Broadcasting her goals to her team also has the added benefit of keeping Collin focused, she said.

“If I start to slip or if my weeks don’t ladder up to those big goals we’re focusing on, that sends the wrong message.”

Those goals should realistic, but also ambitious. In fact, Box co-founder Aaron Levie considered it one of his main roles with the cloud enterprise storage company to keep the company’s collective sights set high.

“Probably the biggest value that I add to this company is reminding people to push on the scale of the opportunity – to realize that they can do something 10 times bigger, 10 times better, 10 times faster,” he said

They Keep Informed

In the swift-moving startup world, staying on top means staying on top of what’s happening – and what the competition is up to.

So it’s easy to understand why many founders start their day with a deep dive through the news.

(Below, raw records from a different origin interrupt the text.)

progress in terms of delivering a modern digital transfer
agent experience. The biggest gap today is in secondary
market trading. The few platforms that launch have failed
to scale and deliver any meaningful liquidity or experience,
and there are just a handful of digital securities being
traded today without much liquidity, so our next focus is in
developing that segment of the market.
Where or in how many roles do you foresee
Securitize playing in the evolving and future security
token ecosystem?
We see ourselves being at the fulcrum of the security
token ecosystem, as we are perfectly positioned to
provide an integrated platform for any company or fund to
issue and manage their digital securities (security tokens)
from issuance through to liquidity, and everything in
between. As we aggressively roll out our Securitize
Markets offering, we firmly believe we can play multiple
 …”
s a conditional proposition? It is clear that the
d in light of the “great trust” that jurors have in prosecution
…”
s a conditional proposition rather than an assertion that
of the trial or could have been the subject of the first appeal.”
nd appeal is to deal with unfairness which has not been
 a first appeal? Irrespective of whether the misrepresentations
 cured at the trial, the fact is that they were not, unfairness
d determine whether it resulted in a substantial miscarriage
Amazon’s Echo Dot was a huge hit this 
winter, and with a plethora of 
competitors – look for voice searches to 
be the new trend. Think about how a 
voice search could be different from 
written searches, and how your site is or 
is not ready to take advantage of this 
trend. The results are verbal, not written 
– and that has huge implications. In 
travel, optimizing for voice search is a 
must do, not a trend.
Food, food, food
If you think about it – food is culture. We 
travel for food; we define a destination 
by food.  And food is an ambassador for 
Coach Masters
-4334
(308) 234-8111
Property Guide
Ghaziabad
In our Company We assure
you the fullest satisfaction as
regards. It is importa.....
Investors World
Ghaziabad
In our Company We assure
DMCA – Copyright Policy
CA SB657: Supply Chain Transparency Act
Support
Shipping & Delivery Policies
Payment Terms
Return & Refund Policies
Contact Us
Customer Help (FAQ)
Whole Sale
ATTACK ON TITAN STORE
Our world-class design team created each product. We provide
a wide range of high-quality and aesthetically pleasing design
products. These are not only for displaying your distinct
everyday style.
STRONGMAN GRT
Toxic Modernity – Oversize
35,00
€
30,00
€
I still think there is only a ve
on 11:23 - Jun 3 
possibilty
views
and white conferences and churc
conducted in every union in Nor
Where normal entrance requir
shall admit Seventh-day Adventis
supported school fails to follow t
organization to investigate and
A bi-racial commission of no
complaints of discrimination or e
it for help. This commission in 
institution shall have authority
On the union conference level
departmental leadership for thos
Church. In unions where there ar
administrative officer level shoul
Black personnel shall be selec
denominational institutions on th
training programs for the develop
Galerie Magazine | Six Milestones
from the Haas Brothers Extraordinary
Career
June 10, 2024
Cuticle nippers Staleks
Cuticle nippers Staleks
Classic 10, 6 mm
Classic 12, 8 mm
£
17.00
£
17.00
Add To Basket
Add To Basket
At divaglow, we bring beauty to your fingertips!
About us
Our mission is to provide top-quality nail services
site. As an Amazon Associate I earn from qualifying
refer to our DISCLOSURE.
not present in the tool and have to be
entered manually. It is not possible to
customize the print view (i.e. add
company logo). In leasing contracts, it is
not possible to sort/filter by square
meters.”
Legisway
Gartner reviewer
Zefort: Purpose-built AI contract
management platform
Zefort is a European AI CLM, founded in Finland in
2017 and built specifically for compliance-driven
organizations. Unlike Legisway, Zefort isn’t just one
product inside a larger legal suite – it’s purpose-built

“The first thing I do once out of bed is read 15 to 30 minutes religiously,” said Ahmed Albaiti, Founder and CEO of digital health innovation company Medullan. “I jot down anything interesting for rumination vis-à-vis healthcare, (such as) Netflix’s god mode or Jaguar’s brainwave tracker. It’s amazing how many dots you can connect by just reading.”

AdGreetz founder and CEO Eric Frankel says he reads “voraciously,” a habit he picked up much earlier in his career.

“My first job at Warner Bros. was preparing a daily press packet without internet,” Frankel said. “I had to read everything physically, clip pertinent articles, copy and distribute them to execs. This job taught me the power one garners by knowing everything that’s going on in business and the world — who’s doing well and might be a candidate for a sale of a popular Warner Bros. TV series or movie and who is in trouble and might need a hit TV series or movie.

“One needs to be able to converse with other executives intelligently about their business.”